There is no denying that liver transplantation is still the most effective treatment for patients with end-stage liver disease. Nevertheless, most patients do not undergo liver transplantation due to lack of donors, high costs, and immune rejection. As per the available data, nearly 40% of those eligible for a liver transplant have to wait over 2 years, and the lack of livers available for transplantation is directly responsible for the deaths of 10–15% of patients [31, 32]. Moreover, liver transplantation is not feasible for all cirrhosis patients. Since 2002, MELD scoring system has been employed for donor liver allocation in the USA [33]. In particular, patients with MELD scores < 15 are not the ideal candidates for liver transplantation [34]. The application of PBSC therapy is expected to fill the gap of treatment. At this time, our risk stratification model could be a useful tool in clinical trials to identify the target populations that could benefit from PBSC transplantation. Then, we could enroll these patients in clinical stem cell studies to reduce their potential risk of disease progression due to long waiting periods for suitable donor livers. After assessing the risk of the persistent shortage of appropriate liver donors, the model might potentially be used to select the optimal patients for PBSC therapy when the MELD score is ≥ 15. As seen in our results, 75% of patients among those with a MELD score ≥ 15 could be classified into a good-outcome group. Meanwhile, a remarkable enhancement in the MELD score was noted in the good-outcome group, with 73.4% of treated patients delisted for liver transplantation.

To the best of knowledge, this is the first nomogram for predicting the long-term outcomes of patients with cirrhosis after PBSC transplantation. Other strengths of our study lie in its relatively large sample size and the long-term follow-up period. We used the LT-free survival as the study end point, allowing better estimates of therapeutic efficacy of PBSC therapy. Nevertheless, several limitations were also present in this study. First, it was a retrospective study suffering from the possible selection bias. The patients who were lost to follow-up early may be different from those with complete follow-up, leading to different therapeutic effects. Thus, we performed a subgroup analysis with complete follow-up of patients and validated the performance of nomogram. Second, although the nomogram demonstrated good predictive performance, external validation was not performed. Despite advances in stem cell therapy for cirrhosis, there are still many parameters that need to be standardized from a clinical perspective. To some extent, it is challenging to find a representative cohort with a large sample size. Thus, an internal validation method was applied in our study. We plan to collect data from prospective multicenter studies to further validate our findings. Finally, we used some easily obtained clinical features and laboratory indicators to construct this model, aiming at identifying the optimal population for PBSC therapy. However, some important parameters were not fully explored in this study. In a recently published review [35], Yang et al. placed the factors influencing the efficacy of stem cell therapy into two main categories, which were cells factors (the sources, cell preparation procedure, dosages, engraftment routes) and patients factors (liver function, inflammation, age, etc.). We could notice that there are many factors affecting the therapeutic effect.
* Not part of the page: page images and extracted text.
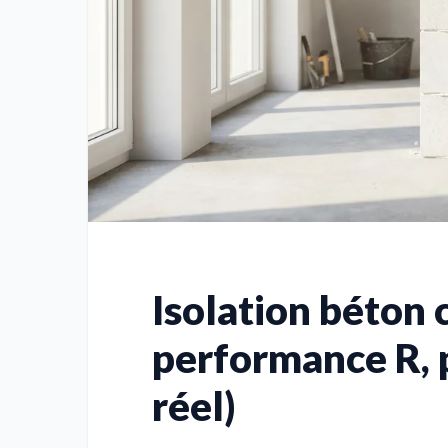
Isolation béton c
performance R, p
réel)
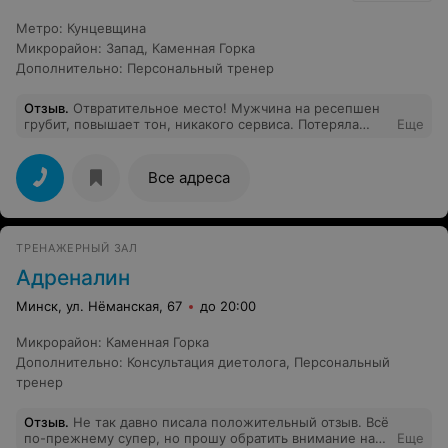
Метро
:
Кунцевщина
Микрорайон
:
Запад
,
Каменная Горка
Дополнительно
:
Персональный тренер
Отзыв
.
Отвратительное место! Мужчина на ресепшен
грубит, повышает тон, никакого сервиса. Потеряла
Еще
кошелёк, вместо того, чтобы предложить помощь,
сказал "Мне ваш кошелёк не нужен". А про сдачу так я
вообще в таком шоке. Говорит сдачи нет и это не его
Все адреса
проблемы, выходить с зала ему запрещено, чтобы
менять деньги - так заранее нужно готовиться к
работе. Самый ужасный персонал, куда смотрит
управляющий, непонятно. Правило вход и выход в
ТРЕНАЖЕРНЫЙ ЗАЛ
маске, причём маска на месте 1 руб. Ужасные
тренажеры, за которыми не следят. В общем, никогда
Адреналин
не приходите в этот зал. Позор.
Минск, ул. Нёманская, 67
до 20:00
Микрорайон
:
Каменная Горка
Дополнительно
:
Консультация диетолога
,
Персональный
тренер
Отзыв
.
Не так давно писала положительный отзыв. Всё
по-прежнему супер, но прошу обратить внимание на
Еще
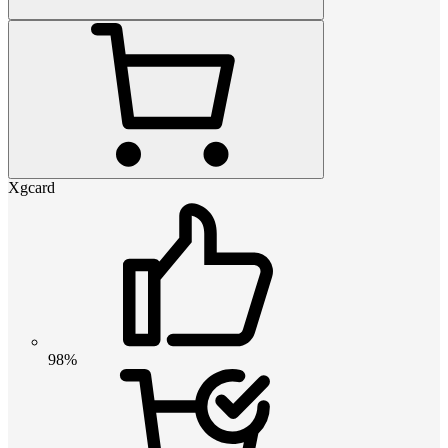
Xgcard
98%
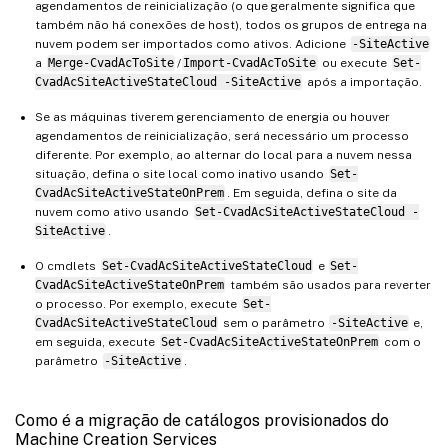
agendamentos de reinicialização (o que geralmente significa que
também não há conexões de host), todos os grupos de entrega na
nuvem podem ser importados como ativos. Adicione
-SiteActive
a
Merge-CvadAcToSite
/
Import-CvadAcToSite
ou execute
Set-
CvadAcSiteActiveStateCloud -SiteActive
após a importação.
Se as máquinas tiverem gerenciamento de energia ou houver
agendamentos de reinicialização, será necessário um processo
diferente. Por exemplo, ao alternar do local para a nuvem nessa
situação, defina o site local como inativo usando
Set-
CvadAcSiteActiveStateOnPrem
. Em seguida, defina o site da
nuvem como ativo usando
Set-CvadAcSiteActiveStateCloud -
SiteActive
.
O cmdlets
Set-CvadAcSiteActiveStateCloud
e
Set-
CvadAcSiteActiveStateOnPrem
também são usados para reverter
o processo. Por exemplo, execute
Set-
CvadAcSiteActiveStateCloud
sem o parâmetro
-SiteActive
e,
em seguida, execute
Set-CvadAcSiteActiveStateOnPrem
com o
parâmetro
-SiteActive
.
Como é a migração de catálogos provisionados do
Machine Creation Services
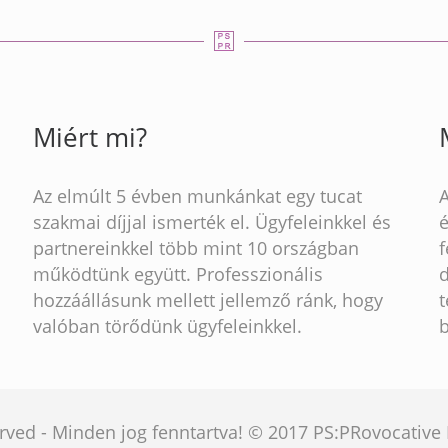
Miért mi?
Az elmúlt 5 évben munkánkat egy tucat
szakmai díjjal ismerték el. Ügyfeleinkkel és
partnereinkkel több mint 10 országban
működtünk együtt. Professzionális
hozzáállásunk mellett jellemző ránk, hogy
t
valóban törődünk ügyfeleinkkel.
served - Minden jog fenntartva! © 2017 PS:PRovocativ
In the current study, on the basis of our previous research, we paid more attention to the influence of patient factors on the therapeutic effects. The cells factors remain to be considered in future extensions of this model. Furthermore, finding some valuable biomarkers from specimens of patients using transcriptomics, proteomics, and metabolomics are essential next steps in future research.

Conclusions

In summary, based on the large-scale data derived from real-world medical records, we developed and verified a prognostic nomogram, showing good performance with individual prediction. More importantly, this risk stratification tool will be helpful to assess outcomes in clinical practice and enhance patient stratification in future clinical trials to target the optimal population.